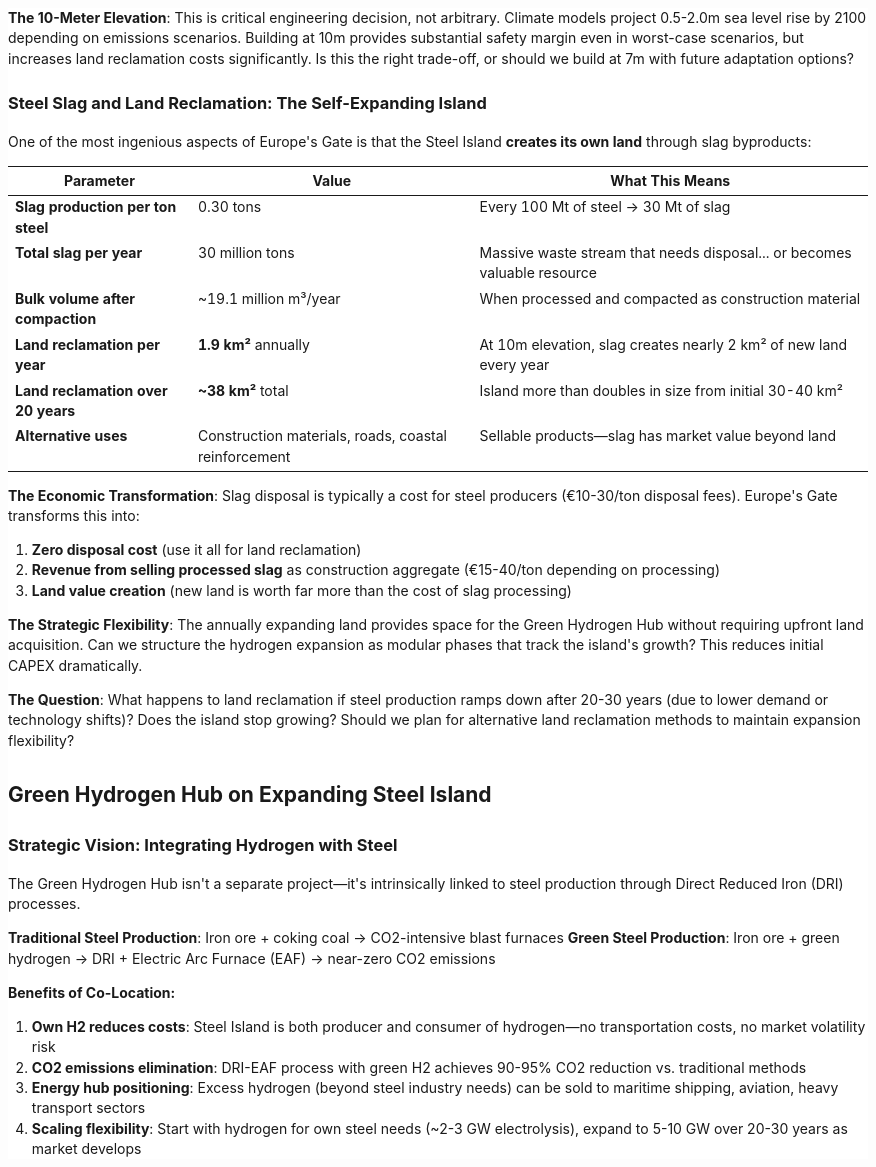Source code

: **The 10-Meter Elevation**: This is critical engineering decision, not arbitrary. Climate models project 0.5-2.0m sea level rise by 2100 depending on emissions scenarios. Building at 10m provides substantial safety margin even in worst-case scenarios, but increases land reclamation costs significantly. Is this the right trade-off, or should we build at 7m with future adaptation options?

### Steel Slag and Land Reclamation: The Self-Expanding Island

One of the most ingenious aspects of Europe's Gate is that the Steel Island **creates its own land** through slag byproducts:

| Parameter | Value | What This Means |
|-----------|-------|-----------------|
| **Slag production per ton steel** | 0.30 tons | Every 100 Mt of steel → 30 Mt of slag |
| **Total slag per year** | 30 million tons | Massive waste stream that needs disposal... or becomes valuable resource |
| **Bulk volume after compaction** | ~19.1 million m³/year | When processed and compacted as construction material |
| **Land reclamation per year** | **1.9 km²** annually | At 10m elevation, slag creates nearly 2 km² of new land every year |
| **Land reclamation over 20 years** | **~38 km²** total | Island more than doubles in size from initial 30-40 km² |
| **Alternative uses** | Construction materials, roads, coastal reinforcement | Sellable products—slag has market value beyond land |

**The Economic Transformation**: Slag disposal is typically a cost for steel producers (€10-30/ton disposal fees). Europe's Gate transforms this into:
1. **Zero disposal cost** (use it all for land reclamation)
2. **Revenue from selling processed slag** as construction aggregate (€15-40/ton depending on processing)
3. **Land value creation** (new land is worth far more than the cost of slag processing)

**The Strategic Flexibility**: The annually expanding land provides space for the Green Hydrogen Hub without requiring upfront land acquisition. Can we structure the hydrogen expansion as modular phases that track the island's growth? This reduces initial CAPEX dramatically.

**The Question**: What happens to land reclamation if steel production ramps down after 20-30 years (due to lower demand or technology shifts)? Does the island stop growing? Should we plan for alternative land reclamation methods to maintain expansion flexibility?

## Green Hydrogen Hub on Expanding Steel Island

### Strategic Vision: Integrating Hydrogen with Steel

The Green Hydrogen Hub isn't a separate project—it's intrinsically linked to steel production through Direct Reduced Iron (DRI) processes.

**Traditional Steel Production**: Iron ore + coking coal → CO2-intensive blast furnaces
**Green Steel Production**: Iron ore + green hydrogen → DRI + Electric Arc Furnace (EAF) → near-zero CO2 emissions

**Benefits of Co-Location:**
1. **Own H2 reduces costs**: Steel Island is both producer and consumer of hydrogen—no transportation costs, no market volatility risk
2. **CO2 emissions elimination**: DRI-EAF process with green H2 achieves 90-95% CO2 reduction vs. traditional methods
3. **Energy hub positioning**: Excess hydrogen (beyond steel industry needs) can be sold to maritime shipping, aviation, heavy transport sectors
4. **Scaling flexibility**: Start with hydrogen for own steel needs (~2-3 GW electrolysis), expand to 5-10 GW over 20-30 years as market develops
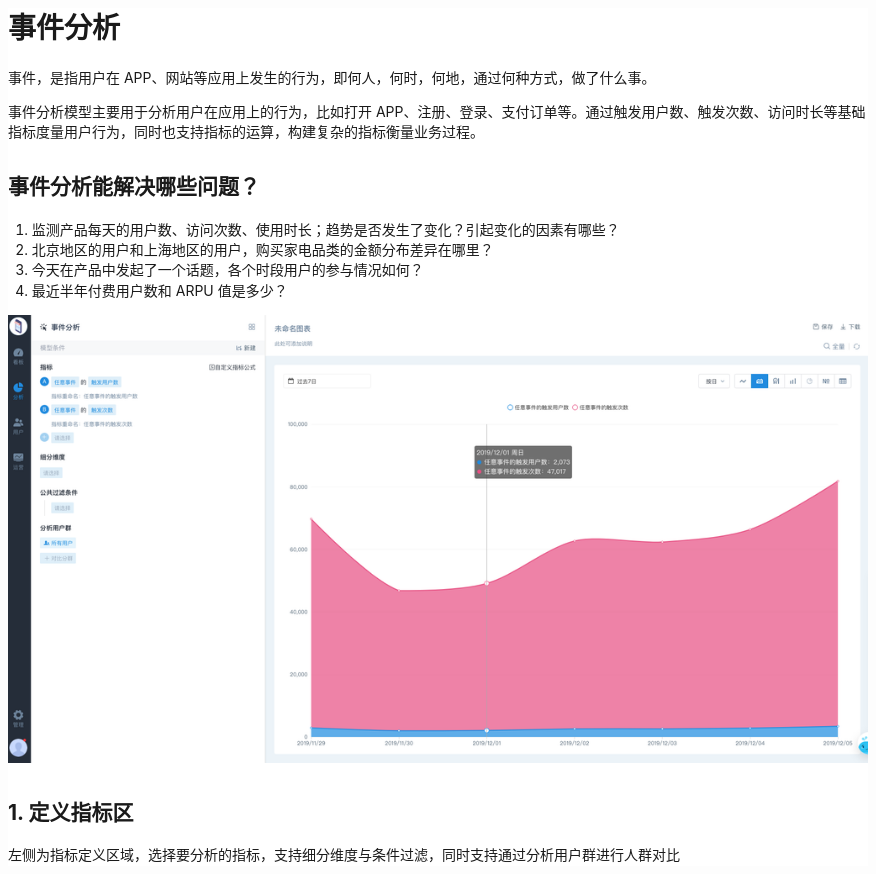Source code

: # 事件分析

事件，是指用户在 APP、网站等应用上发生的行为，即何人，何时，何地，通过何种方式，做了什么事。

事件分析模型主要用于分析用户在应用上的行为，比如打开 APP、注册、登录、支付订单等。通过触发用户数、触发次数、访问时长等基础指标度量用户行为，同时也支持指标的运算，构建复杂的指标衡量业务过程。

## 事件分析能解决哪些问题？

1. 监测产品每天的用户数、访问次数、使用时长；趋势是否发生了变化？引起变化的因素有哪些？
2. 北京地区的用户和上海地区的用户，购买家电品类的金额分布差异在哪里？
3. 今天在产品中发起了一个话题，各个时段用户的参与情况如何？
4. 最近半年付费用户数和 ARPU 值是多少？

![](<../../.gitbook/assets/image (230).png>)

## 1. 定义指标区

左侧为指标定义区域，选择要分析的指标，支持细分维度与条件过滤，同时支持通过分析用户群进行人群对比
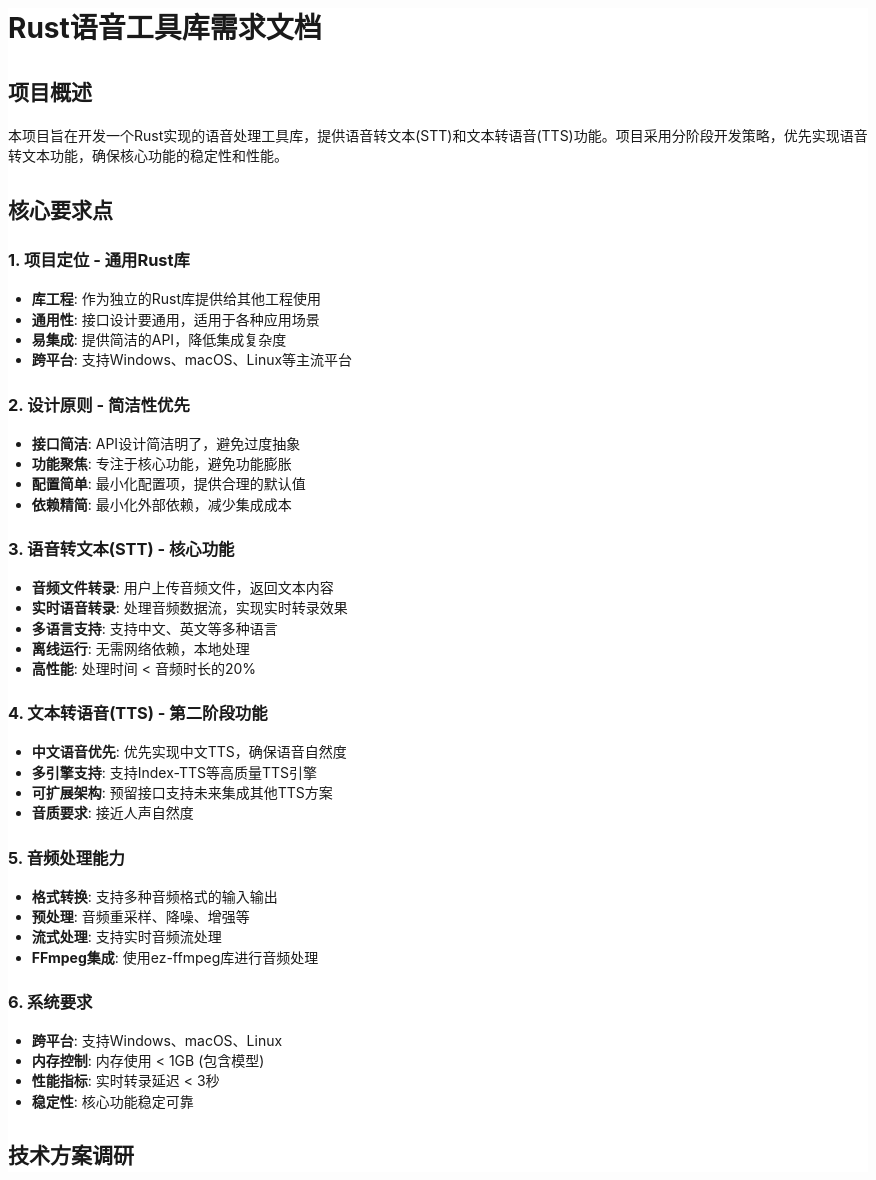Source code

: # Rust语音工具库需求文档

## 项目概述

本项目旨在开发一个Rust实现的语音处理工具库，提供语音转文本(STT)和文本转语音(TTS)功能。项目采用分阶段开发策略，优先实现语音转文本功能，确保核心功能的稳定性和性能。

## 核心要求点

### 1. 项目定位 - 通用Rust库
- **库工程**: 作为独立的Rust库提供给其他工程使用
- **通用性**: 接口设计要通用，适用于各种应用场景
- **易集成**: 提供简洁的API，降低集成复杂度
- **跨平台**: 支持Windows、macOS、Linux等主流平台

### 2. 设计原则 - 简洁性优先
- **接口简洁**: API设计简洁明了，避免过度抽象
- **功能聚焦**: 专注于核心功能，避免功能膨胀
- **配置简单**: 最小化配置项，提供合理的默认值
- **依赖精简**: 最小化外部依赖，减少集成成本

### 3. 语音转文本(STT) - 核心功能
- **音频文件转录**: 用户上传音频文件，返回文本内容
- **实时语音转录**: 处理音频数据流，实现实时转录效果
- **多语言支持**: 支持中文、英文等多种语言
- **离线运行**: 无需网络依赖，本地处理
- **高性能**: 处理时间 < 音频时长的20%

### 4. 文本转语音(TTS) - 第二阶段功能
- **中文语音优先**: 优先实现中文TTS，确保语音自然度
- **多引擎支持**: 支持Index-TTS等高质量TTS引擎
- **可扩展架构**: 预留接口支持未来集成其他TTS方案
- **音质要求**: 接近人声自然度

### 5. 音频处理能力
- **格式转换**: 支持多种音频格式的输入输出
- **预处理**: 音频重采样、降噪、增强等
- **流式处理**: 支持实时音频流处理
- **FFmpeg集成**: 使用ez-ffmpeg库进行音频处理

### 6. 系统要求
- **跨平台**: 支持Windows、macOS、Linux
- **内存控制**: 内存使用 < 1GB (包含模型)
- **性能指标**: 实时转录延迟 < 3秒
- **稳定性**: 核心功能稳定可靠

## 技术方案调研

Requirement:
Please gather every line above that contains the word "annually", and list each one in full. Case counts, so a line only matches if it uses the same capital and lowercase letters.

Response to the task:
| **Land reclamation per year** | **1.9 km²** annually | At 10m elevation, slag creates nearly 2 km² of new land every year |
**The Strategic Flexibility**: The annually expanding land provides space for the Green Hydrogen Hub without requiring upfront land acquisition. Can we structure the hydrogen expansion as modular phases that track the island's growth? This reduces initial CAPEX dramatically.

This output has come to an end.